Mata Jinyoung membulat. Sepertinya ia kenal kalimat itu. "Daniel hyung ..."

"Hahaha," tawa Daniel meledak. Sudut matanya menyipit. Ingat, kan, betapa manisnya ia saat tertawa? "Itu semua tertulis disini, Jinyoungie."

Daniel mengangkat selembar kertas kecil yang lebih pantas disebut sticky notes. Kedua bola mata Jinyoung membulat. Ia langsung merampas kertas itu. "Hyung! Bagaimana bisa kau ..."

"Hahaha sudah kami duga. Ternyata memang kau yang menulisnya, ya?" Jisung menepuk pundak Jinyoung. "Tak usah malu-malu begitu, perasaan cinta itu hal yang wajar!"

Muka Jinyoung merah padam. Rahasia yang ia tutup rapat-rapat terbongkar sudah di depan tiga hyung-nya. Kertas yang dipegang Daniel barusan adalah rahasianya. Rahasia terbesar Jinyoung selama ia mengikuti Produce 101. Di kertas itu ia tumpahkan segala hal yang ia rasakan untuk Park Jihoon. Tidak hanya kertas itu, masih ada kertas lain di bawah bantal Jinyoung. Ia berharap tiga hyung-nya tidak menemukan lima kertas lain di kamarnya.

"Aduh, aku sebenarnya ingin tertawa saat menemukan itu. Tidak kusangka Bae Jinyoung yang berwajah serius ternyata bisa cheesy seperti itu," Seongwoo memegang perutnya, menahan tawa yang siap meledak. Ucapan Seongwoo membuat muka Jinyoung semakin memerah.

"Hentikan hei. Kau membuatnya malu!"

"Jadi? Kapan?" tanya Daniel.

"Apanya yang kapan?"

"Ya kapan kau akan menyatakan perasaanmu, Jinyoung," balas Daniel gemas.

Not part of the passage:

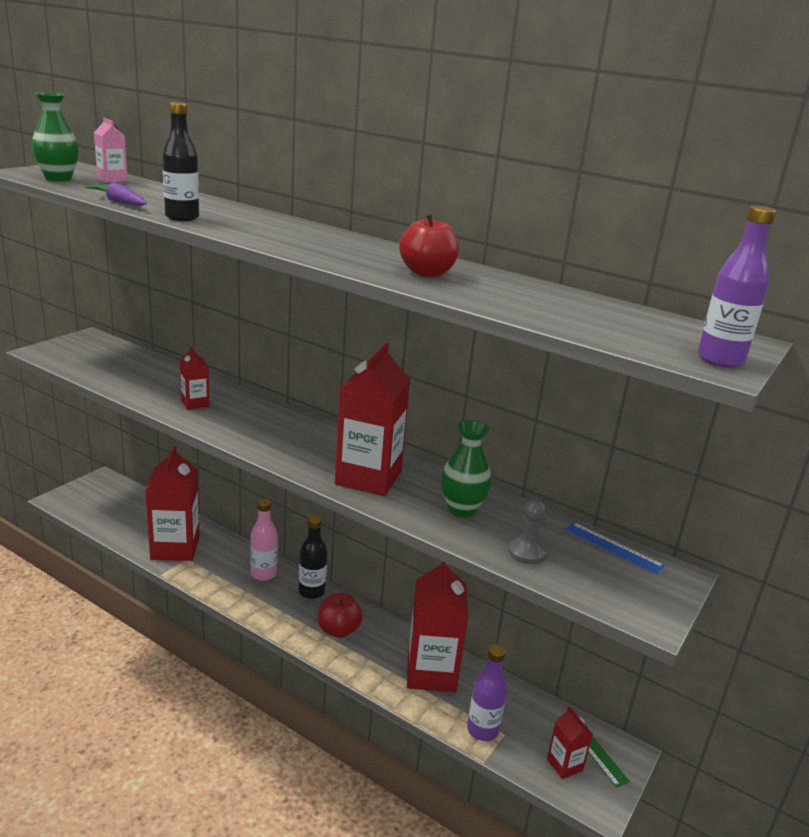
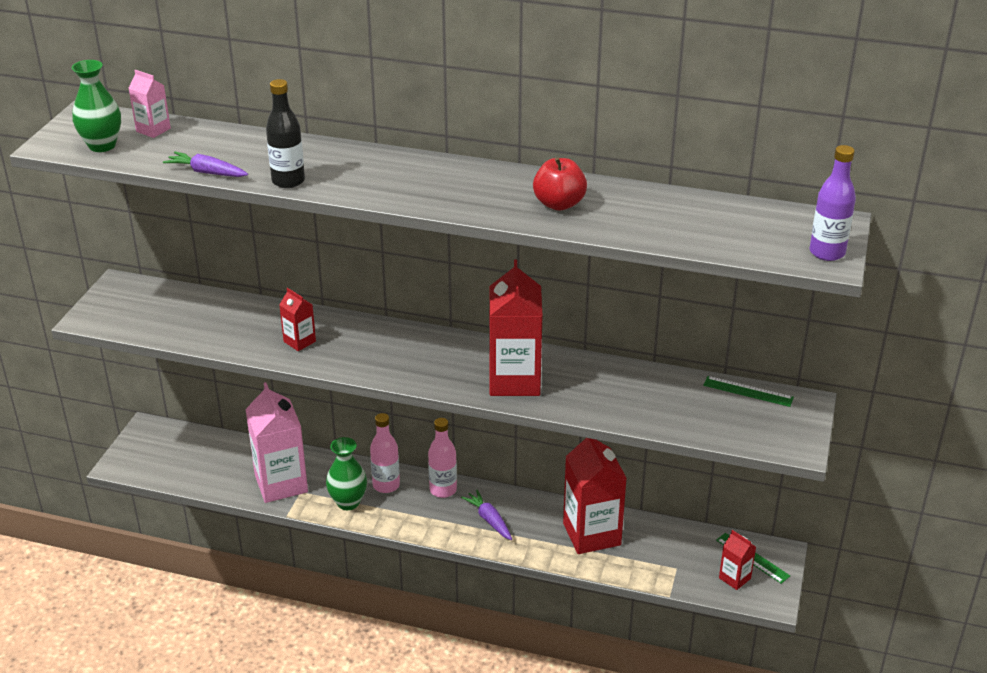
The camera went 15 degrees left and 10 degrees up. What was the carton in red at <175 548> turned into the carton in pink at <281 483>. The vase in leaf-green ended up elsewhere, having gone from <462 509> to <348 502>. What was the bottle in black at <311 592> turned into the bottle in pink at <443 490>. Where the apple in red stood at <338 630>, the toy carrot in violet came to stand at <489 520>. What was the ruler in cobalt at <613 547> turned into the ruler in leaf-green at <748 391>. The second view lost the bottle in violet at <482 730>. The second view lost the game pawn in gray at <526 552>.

"Entah, mungkin tidak akan."

"Kenapa? Kau bisa didahului si tinggi dari Taiwan itu," cerocos Jisung.

"Maksudmu Lai Guanlin?" tanya Daniel heran. Sejak kapan Guanlin menyukai Jihoon? Ya mungkin Guanlin memang dekat dengan Jihoon, dan juga Guanlin memilih Jihoon sebagai visual center Produce 101. Tapi yang ia lihat sih, Guanlin cenderung dekat dengan Yoo Seonho.

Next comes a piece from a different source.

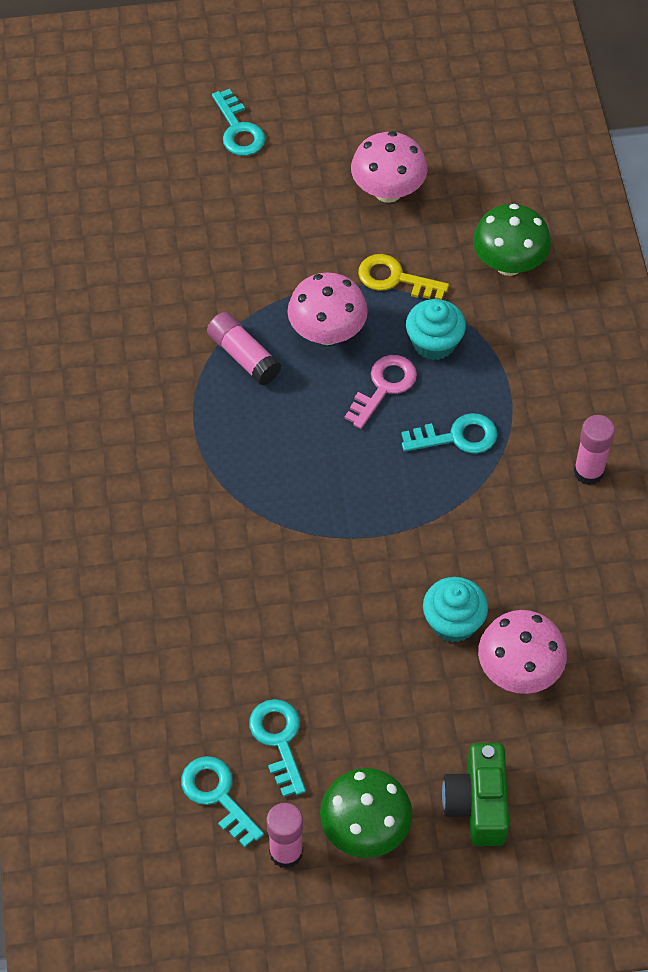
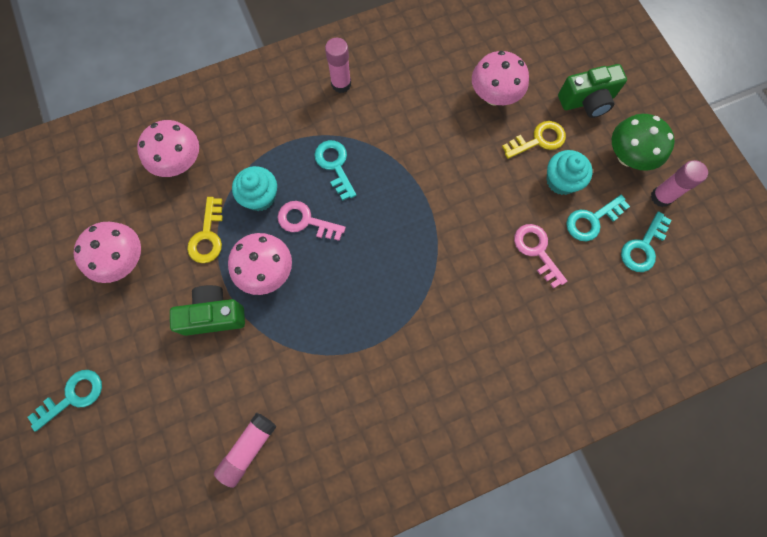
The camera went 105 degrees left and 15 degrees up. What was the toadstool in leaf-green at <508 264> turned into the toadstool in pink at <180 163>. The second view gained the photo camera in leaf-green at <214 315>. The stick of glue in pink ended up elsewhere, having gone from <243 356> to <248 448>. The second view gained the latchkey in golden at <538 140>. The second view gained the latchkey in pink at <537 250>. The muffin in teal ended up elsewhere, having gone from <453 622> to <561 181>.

Jisung mengedipkan sebelah mata penuh arti. Daniel pun mengangguk mengerti dan menoleh kepada Jinyoung lagi. "Nah, kau tidak mau didahului si Guanlin, kan? Makanya cepat nyatakan perasaanmu."

"Dengan cara?"

"Untuk urusan itu, jangan tanya aku. Aku saja menyerah memikirkan cara menghadapi orang yang kusuka," Daniel mengangkat tangannya pasrah. Tapi matanya mengekori Seongwoo.

Jisung mengusap dagunya. Sebagai yang tertua, ia harus bisa memberi saran untuk saeng-nya. "Besok kan pemilihan center Hands On Me. Dapatkan posisi itu Jinyoungie."

"Benar! Untuk menarik perhatian Jihoon!"

Jinyoung menggigit bibir bawahnya ragu. "Ng, tapi ... hyung berdua tidak menginginkan posisi itu?"

"Tentu saja aku ingin," Seongwoo mengedikkan kedua bahunya. "Tapi aku akan mengalah untukmu."

"Kau lebih membutuhkannya." Jisung menepuk bahu Jinyoung, memberi semangat.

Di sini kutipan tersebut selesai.